23 Nisan 2012 Pazartesi

Nice yıllara Ayvaz!

Bugün çok sevgili arkadaşım Ayvaz'ın doğum günü. 

Maalesef ben yanında değilim.
Halbuki onun için şöyle bir pasta yapmayı ne çok isterdim. 



İnanmadınız mı?
Kabiliyetlerime daha uygun birşey seçelim madem.

Bu nasıl?


Basit bile olsa kelebek şeklinde olacak ama.
Neden bilmiyorum, bu aralar takıntılıyım kelebek mevzuuna.
Psikolojimle mi alakalı acep?? Neyse..

Doğum günün kutlu olsun Ayvaz!!
İyi ki varsın, iyi ki arkadaşımsın.

Ne güzel bir günde doğmuşsun ki en sevdiğim resmi bayramla beraber kutluyoruz.

Ulusal Egemenlik ve Çocuk Bayramımız da kutlu olsun!

3 Nisan 2012 Salı

Far From Home

Bugünlerde dilime dolanan şarkı..

Normalde hard rock dinlemem. Dinlediklerimden başka türleri de "Aaa! Neler varmış? Ne dinlesem?" diye aramam. Bir arkadaşım tavsiye ettiyse, bir cafede ya da bir dizide/filmde duyduysam ve beğendiysem dinlemeye başlarım.

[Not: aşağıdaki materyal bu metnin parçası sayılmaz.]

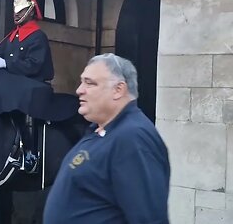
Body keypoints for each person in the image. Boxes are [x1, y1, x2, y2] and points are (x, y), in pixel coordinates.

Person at [43, 53, 170, 224]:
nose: (79, 90)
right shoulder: (100, 131)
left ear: (118, 90)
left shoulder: (133, 137)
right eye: (82, 82)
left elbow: (148, 218)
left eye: (90, 83)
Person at [0, 0, 54, 173]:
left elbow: (34, 65)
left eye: (21, 11)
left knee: (14, 93)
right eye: (15, 11)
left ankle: (30, 153)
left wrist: (7, 65)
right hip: (15, 83)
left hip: (34, 83)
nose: (16, 15)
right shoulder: (12, 36)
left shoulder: (37, 37)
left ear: (31, 10)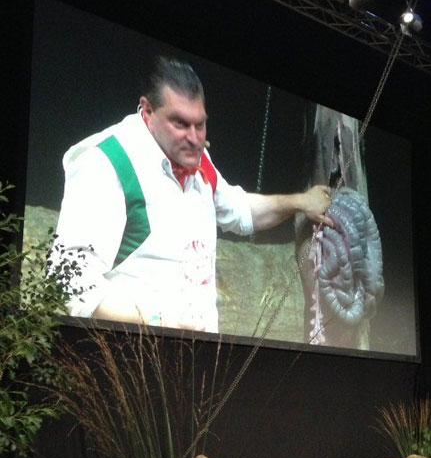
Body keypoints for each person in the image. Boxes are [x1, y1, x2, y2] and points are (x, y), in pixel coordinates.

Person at [51, 56, 333, 332]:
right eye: (181, 124)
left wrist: (300, 202)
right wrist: (155, 323)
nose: (195, 138)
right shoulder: (106, 163)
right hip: (132, 355)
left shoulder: (196, 159)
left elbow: (239, 211)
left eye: (200, 124)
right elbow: (69, 282)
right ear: (147, 111)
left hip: (197, 356)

İşte, bu şarkı da öyle oldu. TV'yi ne zaman açsam izleyebilecegim en olası ve güzel dizi "Criminal Minds" oluyor. Ard arda o kadar bölüm veriyorlar ki, başına geçince kalkamıyorum. Neyse... Kaçıncı bölümdü hatırlamıyorum ama; babası seri katil olan kızın ekibe katıldığı bölümün sonunda çalmıştı. Unutmayayım diye de sözlerini bir kenara yazmıştım. :D

Grubun diğer şarkılarını fazla beğenmedim, fazla gürültülü geldi. Bu şarkıda da biraz isyan var ama, müzikten kurtarıyor.

Belki siz de beğenirsiniz diye de paylaşmak istedim. İyi dinlemeler!

1 Nisan 2012 Pazar

Leyleği havada gördüm :)

Bilmiyorum buralarda leylek oluyor mu? Fakat benim durumum tam olarak böyle. Son bir aydır yapmam gereken dışında her türlü aktiviteyi yaptım.

Konferanslara katıldım. Biri Boston College'da, diğeri Harvard'daydı. Bugünlerde Ortadoğu'da demokrasi ve Ortadoğu'daki kadınların demokratik hareketlerdeki rolleri çok popüler konular. En azından benim olduğum yerde öyle. Bir de bizim zaten bildiğimiz, bizzat yaşadığımız halleri ya da olayları başkalarından dinlemek çok ilginçti. Türkiye'deyken bile gündemi böyle akademik bir şekilde takip etmiyordum. :) Harvard'dakinde ise bazı konulara yanlı yaklaştıklarını düşündüm. Neyse...


Sonra küçük çaplı bir pikniğe katıldım. Charles River hem şehrin içinde, hem sakin. Zaten ben de kalabalıklardan ziyade doğayı severim. Çiçekler açsın, böcekler ötsün hesabı benimkisi işte.. :D

Boston Türk Filmi Festivali'nin açılış filminin (Bir Zamanlar Anadolu'da) gösterimine katıldım. İlk defa Nuri Bilge Ceylan filmi izledim ve tek kelimeyle bayıldım. Görsel olarak çok tatmin ediciydi. Sahneler fotoğraf kareleri gibiydi. Zaten bu Nuri Bilge Ceylan filmlerinin bir özelliğiymiş.

Mesleki bir seminer için iki günlüğüne Chicago'ya gittim. Gitmişken gezmek lazım değil mi? Bence de lazım ama, maalesef sadece şehir merkezindeki Millenium Park'a ve lunapark-liman-hediyelik eşyacı vs karışımı (Navy Pier diyorlar) bir yere gidebildim. Hiç yoktan iyidir deyip, gezme planlarımı başka bahara erteledim. :(


Millenium Park'taki meşhur "Silver Bean"

Başka ne mi yaptım? Şimdilik bu kadarı yeter de artar bile. Umarım bir an önce projemi bitirebilirim. Ühüüü!!